May 8, 2020
As New York Yankees legend Yogi Berra once famously said, “The future ain’t what it used to be.” While people across the country begin to re-emerge from their homes with the lifting of stay-at-home executive orders, commercial tenants are determining how their businesses will remodel and refortify themselves in our uncertain post-Covid-19 world. Businesses have been severely impacted by the current pandemic, and many commercial tenants are now discovering that they will not be receiving assistance from the Federal Government to help pay their rental obligations. Accordingly, some tenants are now turning to their landlords in the hope of working out rent concession packages to enable them to survive these difficult times and maintain their long -term partnerships with their landlords. In doing so, however, tenants should be careful to avoid incurring new liabilities while trying to address their existing ones.
An early potential pitfall that a tenant may encounter is the form agreement that many landlords are asking tenants to sign in order to enter into discussions about potential rent concessions. While the most productive negotiations between landlords and tenants occur when both parties may speak candidly about the tenant’s challenges and the landlord’s proposals, landlords often ask tenants first to sign agreements as a condition precedent to negotiations (a “Pre-Negotiation Agreement”). Initial drafts of Pre-Negotiation Agreements, which are prepared by landlords, often (i) authorize the landlord to review the tenant’s confidential financial and operational information and discuss it with third parties, (ii) contain a waiver of the tenant’s rights, and a release of the landlord’s liabilities, under the existing lease, and (iii) grant the landlord greater rights than it possesses under the existing lease.
In their haste to begin negotiations with their landlords, tenants can make the mistake of signing these Pre-Negotiation Agreements before properly assessing their import or addressing the problematic provisions. In order to facilitate a meaningful discussion and avoid undue liability, the Pre-Negotiation Agreement should not be one-sided, and instead, it should protect, and be signed by, both parties.
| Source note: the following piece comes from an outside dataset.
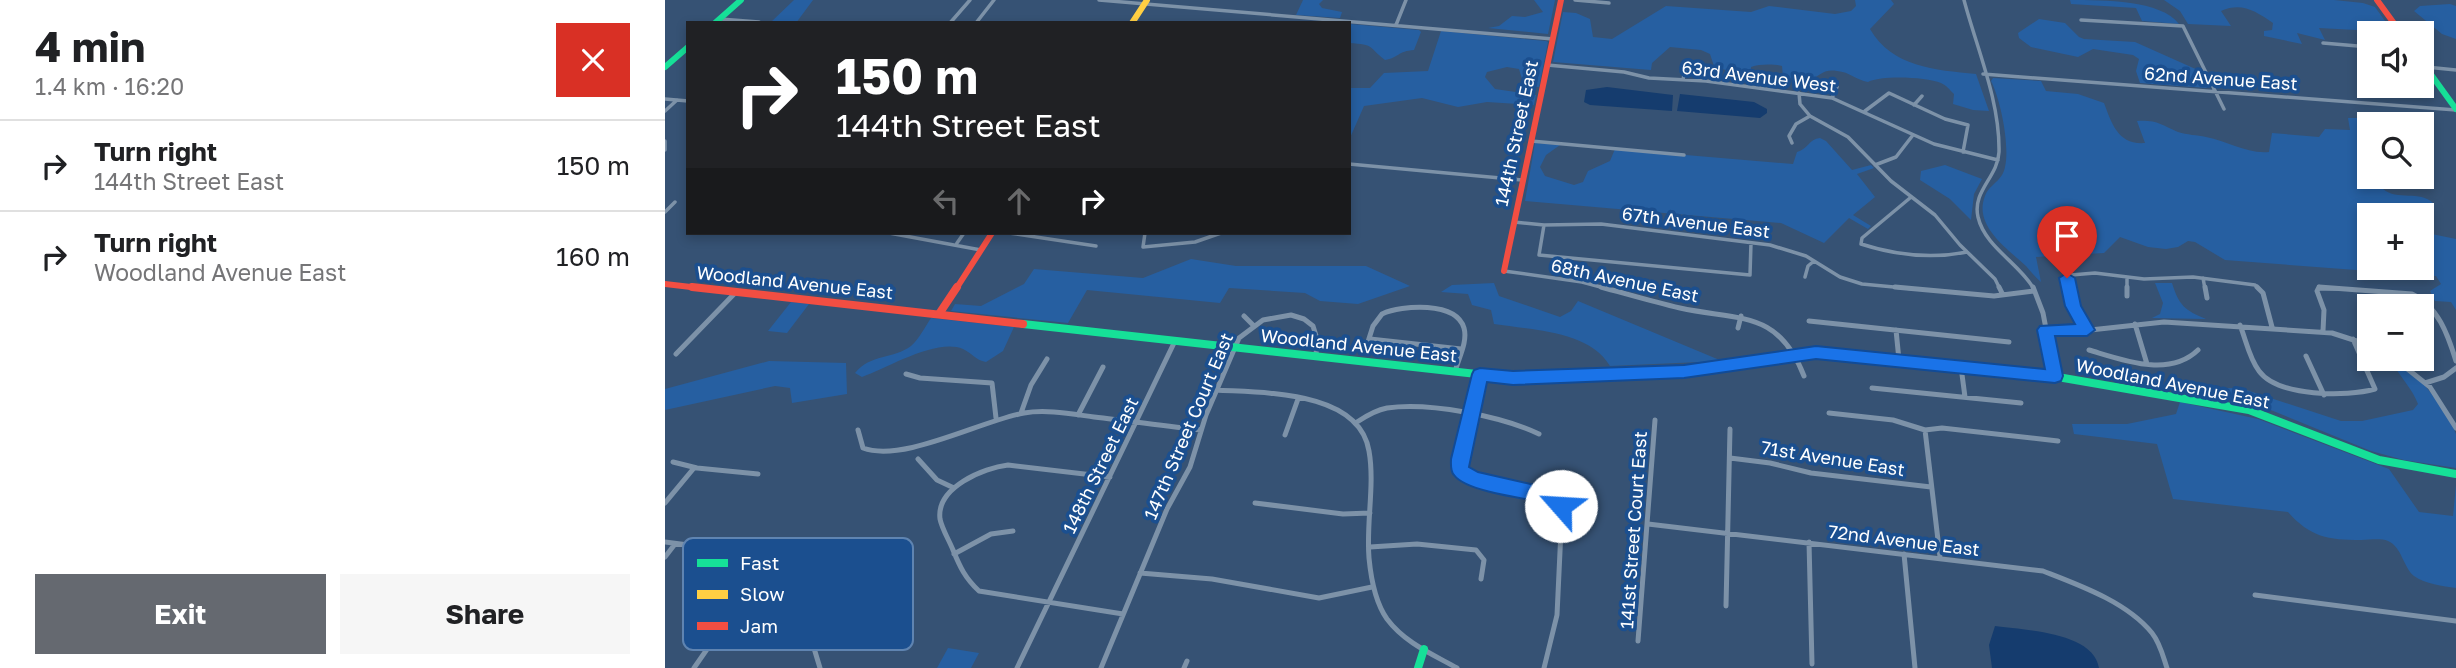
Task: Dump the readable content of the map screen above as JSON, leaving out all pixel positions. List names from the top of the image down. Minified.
{"streets":{"street":["63rd Avenue West","62nd Avenue East","144th Street East","67th Avenue East","68th Avenue East","Woodland Avenue East","147th Street Court East","71st Avenue East","148th Street East","141st Street Court East","72nd Avenue East"]},"crossings":[["63rd Avenue West","144th Street East"],["144th Street East","67th Avenue East"],["144th Street East","68th Avenue East"],["68th Avenue East","Woodland Avenue East"],["Woodland Avenue East","147th Street Court East"],["Woodland Avenue East","148th Street East"],["141st Street Court East","72nd Avenue East"]],"legend":["Fast","Slow","Jam"],"page":{"heading":["4 min","1.4 km · 16:20"],"map_buttons":["+","−"],"turn":["150 m","144th Street East"],"list":[{"name":"Turn right","note":"144th Street East","value":"150 m"},{"name":"Turn right","note":"Woodland Avenue East","value":"160 m"}],"buttons":["Exit","Share"]}}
For example, tenants should be mindful that since the agreement permits its landlord to review the tenant’s confidential business and operational information, the landlord should be required to sign a non-disclosure agreement as part of the Pre-Negotiation Agreement, so as to prevent the landlord from sharing the information with third parties. Without this protection, a tenant could be exposed to liability from claims by its investors, clients, business partners, employees, and other interested individuals who may be negatively affected if the confidential information is shared with third parties. In addition, tenants should make certain that the Pre-Negotiation Agreements provide that neither the landlord nor the tenant will be prejudiced by having the discussions, and neither party will be deemed to have waived its rights, or released the other party’s obligations, under the lease. Without careful consideration and review, an unchecked Pre-Negotiation Agreement could place the tenant at a significant disadvantage before material discussions with the landlord even begin.
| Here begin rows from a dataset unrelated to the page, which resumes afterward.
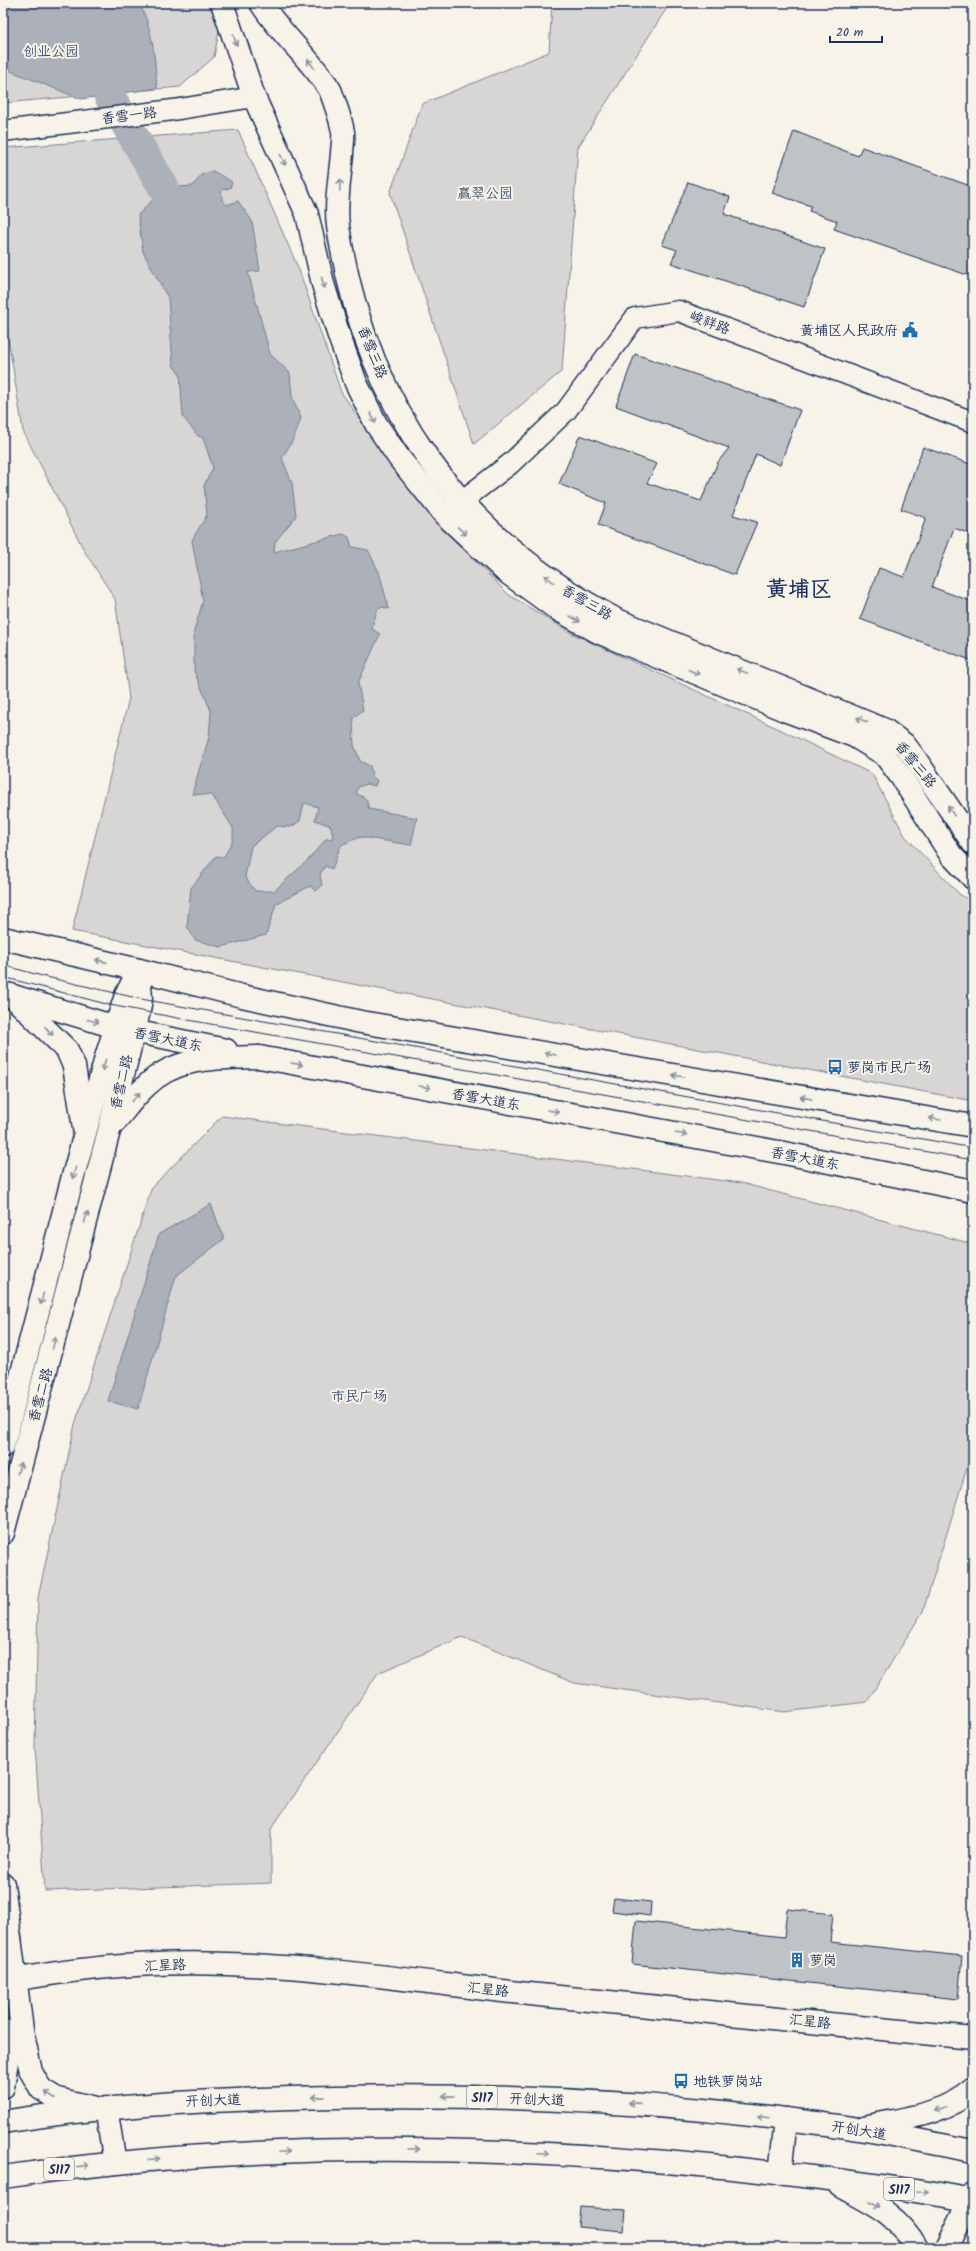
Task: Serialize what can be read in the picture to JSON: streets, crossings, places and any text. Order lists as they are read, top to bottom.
{
  "streets": {
    "street": [
      "香雪一路",
      "峻祥路",
      "香雪三路",
      "香雪大道东",
      "香雪二路",
      "汇星路",
      "S117",
      "开创大道"
    ]
  },
  "crossings": [
    ["香雪一路", "香雪三路"],
    ["峻祥路", "香雪三路"],
    ["香雪大道东", "香雪二路"]
  ],
  "districts": ["黄埔区"],
  "parks": ["创业公园", "赢翠公园", "市民广场"],
  "places": {
    "public building": ["黄埔区人民政府"],
    "bus stop": ["萝岗市民广场", "地铁萝岗站"],
    "building": ["萝岗"]
  },
  "scale_bar": "20 m"
}
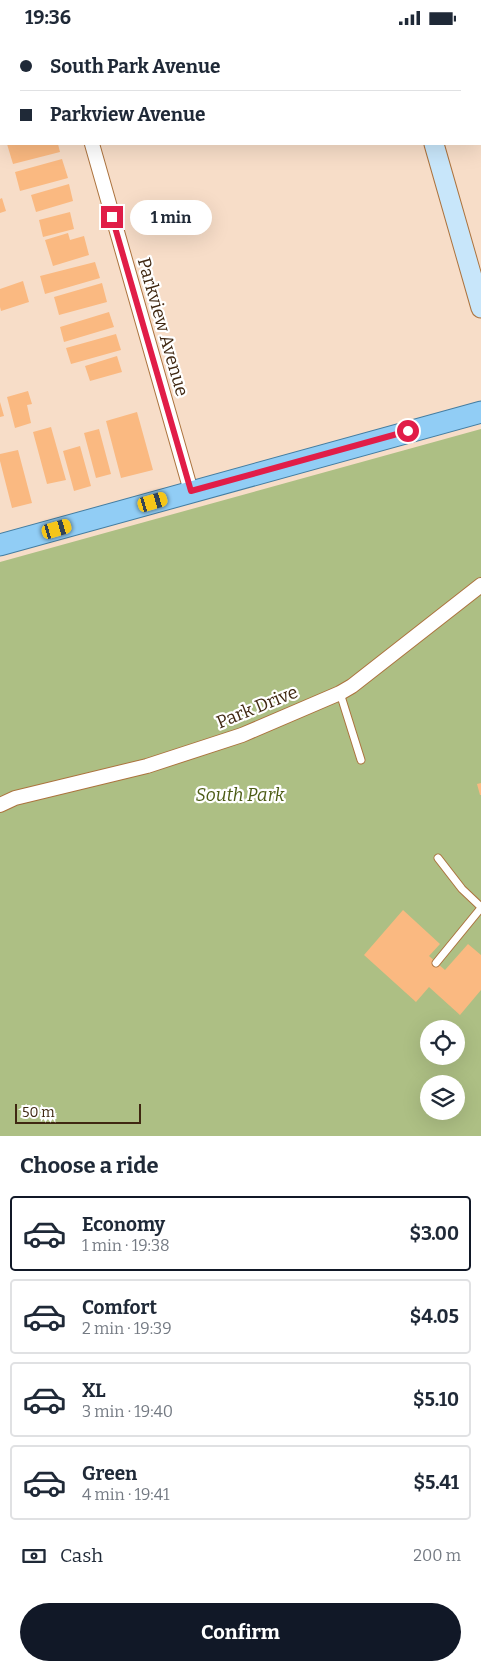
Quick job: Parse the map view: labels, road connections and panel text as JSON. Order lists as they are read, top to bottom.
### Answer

After the parties enter into a Pre-Negotiation Agreement, the parties can discuss various methods of providing the tenant with a rent concession. Some possible options include: (i) the tenant paying a reduced rent for a few months with the amount of the reduction being amortized later in the lease term, (ii) a portion of the existing security deposit being applied to the next installments of rent that are due while deferring the tenant’s obligation to replenish the security deposit to its original amount, or (iii) the tenant paying a reduced rent for a few months in exchange for an extension of the lease term paralleling the time period for which the rent is being reduced. In the uncertain new world that we are entering, it may well be in the tenant’s and landlord’s mutual interest to treat each other as partners and work out a solution that strengthens their long term relationship. It would be a “win-win” if the tenant remains viable and the landlord’s building remains occupied with a stable long-term tenant.
Each modification to one provision of the lease, though, potentially could affect other provisions of the lease, as well as the tenant’s ancillary documents (such as any guaranty, letter of credit, or subordination, non-disturbance, and attornment agreement that may have been provided together with the lease). It is imperative that when reaching a compromise with the landlord, the tenant fully consider the impact on its other responsibilities and rights under the lease and any ancillary documents. In addition, it is also critical that tenants properly memorialize the compromise reached with their landlords in a signed amendment to their lease rather than relying on e-mails or verbal agreements, so as not to later find themselves in a vulnerable position.
As Benjamin Franklin said, “Instead of cursing the darkness, light a candle.” Rather than cursing the difficult situation and challenges caused by this pandemic, tenants and landlords should be working together to find an illuminated path towards a mutually beneficial solution. During that process, though, tenants must be cautious not to stumble into new problems while searching for a remedy to their immediate issues.